Vanwege zijn verdraagzame opstelling wordt het extra interessant te vernemen hoe de auteur omgaat met de argumentatie van Ilja Maso voor een voortbestaan. Hij heeft voor hij daarop ingaat al aangegeven een 'tragisch levensbesef' te hebben. Derkx blijkt vooral geïntrigeerd door de reïncarnatie-casus van Laurel Dilmen in Maso's alom verguisde verhandeling Onsterfelijkheid. Hij zegt hier het volgende over: “Hoe hier nu mee om te gaan? Wat mij betreft gaat het in de vier door Maso behandelde gevallen, dat van Laurel Dilmen voorop, om zeer merkwaardige verschijnselen. Zo merkwaardig dat ik geneigd ben te gaan twijfelen aan de betrouwbaarheid van Tarazi's en Gaulds onderzoek. Maar dat lijkt me niet fair, zolang ik er geen specifieke redenen voor heb. Als ik het verhaal van Laurel Dilmen en haar zeer bijzondere kennis als feit accepteer, trek ik echter nog niet de conclusie dat de leven-na-de-dood-hypothese de beste verklaring is voor deze merkwaardige 'herinneringen' of 'communicatie'. De leven-na-de-dood-verklaring is in strijd met zo veel andere zaken die ik als waar aanneem, en het accepteren van die verklaring zou me zo veel nieuwe onverklaarbaarheden opleveren, dat ik niet bereid ben een groot deel van mijn werkelijkheidsbeeld daarom te veranderen.' (blz. 107-108) Hoe treurig ik deze opstelling zelf ook vind, ik waardeer de kwetsbaarheid van Derkx waar hij in feite aangeeft een voortbestaan bewust om ideologische redenen af te wijzen. Als alle (pseudo-)skeptici dat zouden doen, zou dat de toon van veel debatten een stuk lichter en minder vijandig kunnen maken. Het is overigens ook mooi dat hij expliciet erkent dat Ilja Maso een humanist was en dat zijn opvattingen niet haaks stonden op belangrijke humanistische waarden.
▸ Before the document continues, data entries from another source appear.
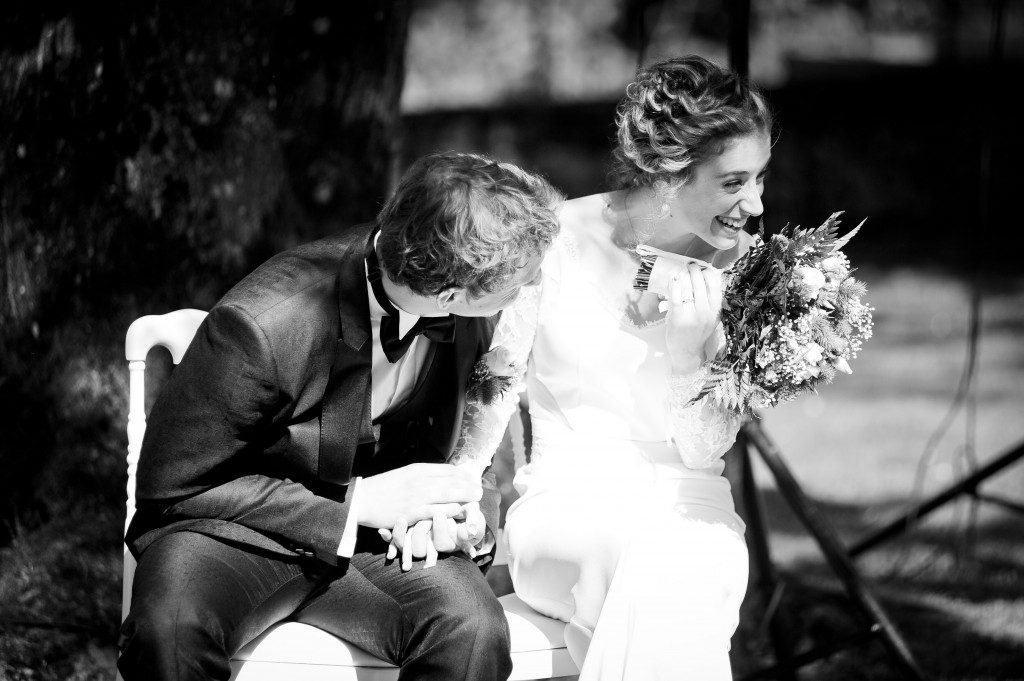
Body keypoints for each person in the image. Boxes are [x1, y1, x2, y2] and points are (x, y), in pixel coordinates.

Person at [117, 152, 562, 681]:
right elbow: (172, 484)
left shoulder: (473, 315)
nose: (532, 285)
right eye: (521, 279)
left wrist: (460, 517)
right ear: (449, 293)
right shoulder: (263, 323)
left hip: (378, 548)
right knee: (168, 630)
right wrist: (361, 504)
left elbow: (469, 446)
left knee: (473, 631)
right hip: (235, 533)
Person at [442, 56, 773, 680]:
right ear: (670, 170)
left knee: (690, 558)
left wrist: (689, 358)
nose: (755, 203)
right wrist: (461, 487)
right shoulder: (553, 240)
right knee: (663, 566)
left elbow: (704, 451)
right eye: (734, 182)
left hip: (691, 502)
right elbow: (499, 382)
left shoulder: (752, 271)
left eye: (760, 177)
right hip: (567, 501)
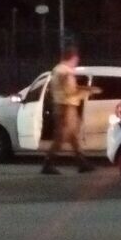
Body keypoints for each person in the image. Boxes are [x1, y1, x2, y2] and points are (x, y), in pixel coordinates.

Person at [42, 46, 101, 175]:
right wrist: (88, 91)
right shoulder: (65, 72)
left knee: (73, 136)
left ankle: (82, 163)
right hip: (66, 107)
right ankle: (48, 164)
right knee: (61, 137)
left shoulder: (57, 70)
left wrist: (85, 88)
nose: (76, 63)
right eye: (76, 60)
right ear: (72, 58)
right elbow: (71, 91)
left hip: (62, 106)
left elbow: (68, 88)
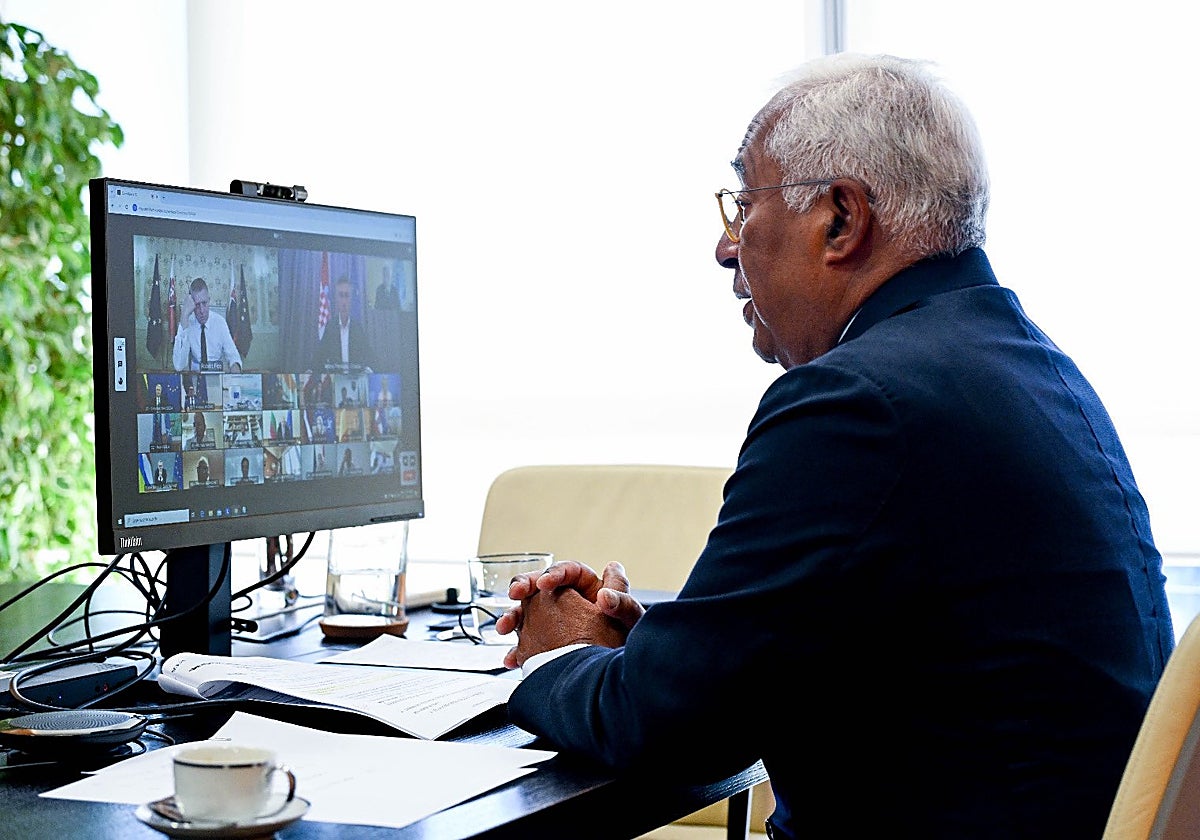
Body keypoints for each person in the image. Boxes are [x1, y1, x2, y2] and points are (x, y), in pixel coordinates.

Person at [495, 54, 1174, 840]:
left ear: (842, 219)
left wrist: (550, 657)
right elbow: (874, 653)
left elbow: (667, 733)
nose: (725, 247)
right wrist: (654, 652)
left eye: (743, 203)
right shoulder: (1026, 367)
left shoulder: (858, 405)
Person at [172, 277, 243, 373]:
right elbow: (178, 365)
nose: (202, 310)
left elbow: (233, 356)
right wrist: (184, 315)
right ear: (192, 304)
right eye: (197, 305)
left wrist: (235, 369)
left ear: (209, 300)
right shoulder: (187, 323)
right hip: (195, 379)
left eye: (204, 303)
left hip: (217, 377)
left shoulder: (220, 322)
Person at [312, 277, 375, 372]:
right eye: (341, 296)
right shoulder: (330, 327)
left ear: (351, 299)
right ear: (336, 299)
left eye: (347, 295)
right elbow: (319, 358)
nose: (344, 301)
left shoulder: (357, 328)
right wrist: (310, 371)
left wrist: (370, 369)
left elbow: (369, 357)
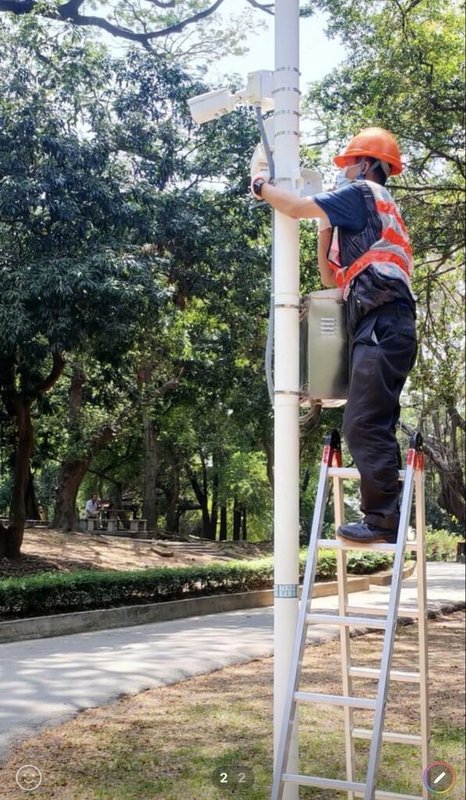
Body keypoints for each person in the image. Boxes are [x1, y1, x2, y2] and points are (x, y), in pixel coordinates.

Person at [250, 127, 417, 544]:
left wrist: (259, 185)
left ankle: (382, 521)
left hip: (382, 322)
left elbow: (291, 206)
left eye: (348, 165)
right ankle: (386, 515)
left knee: (361, 423)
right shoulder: (367, 216)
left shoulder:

Na een algemene aanloop over zingeving en geluk komt Derkx uiteindelijk toe aan een humanistische evaluatie van debatten rond levensverlenging. De auteur biedt een interessant overzicht van diverse opvattingen op dit gebied en laat zien dat mensen over niet al te lange tijd gemiddeld waarschijnlijk aanmerkelijk langer zullen leven dan nu. Hij verzet zich daarbij onder andere tegen een bezwaar dat ook standaard wordt aangevoerd tegen de waarde van een geestelijk voortbestaan, namelijk dat erg lang voortleven op den duur dodelijk saai zou worden. Hij stelt expliciet: “ik denk niet dat alle soorten activiteiten en strevingen saai worden als je een heel lang leven hebt.” Voorbeelden waar dit in ieder geval niet voor geldt zijn volgens Derkx persoonlijke liefde en allerlei passies zoals zeilen, tuinieren en het schrijven van toneelstukken.
In het algemeen is Derkx geen tegenstander van een aanzienlijke levensverlenging mits men goede oplossingen bedenkt voor de mogelijke maatschappelijke gevolgen daarvan, en dan met name voor de overbevolking. Ook eindigt hij zijn boek terecht met de volgende zin: “aanzienlijke verlenging van de gezonde levensverwachting als resultaat van biomedisch onderzoek en daaruit voortvloeiende nieuwe technologie is waarschijnlijk een goede zaak, maar verkleining van de sociaal bepaalde verschillen in gezondheid en levensverwachting verdient een hogere prioriteit.”

Titus Rivas

Deze recensie werd geplaatst in Terugkeer 23 , winter 2012, blz. 31-32.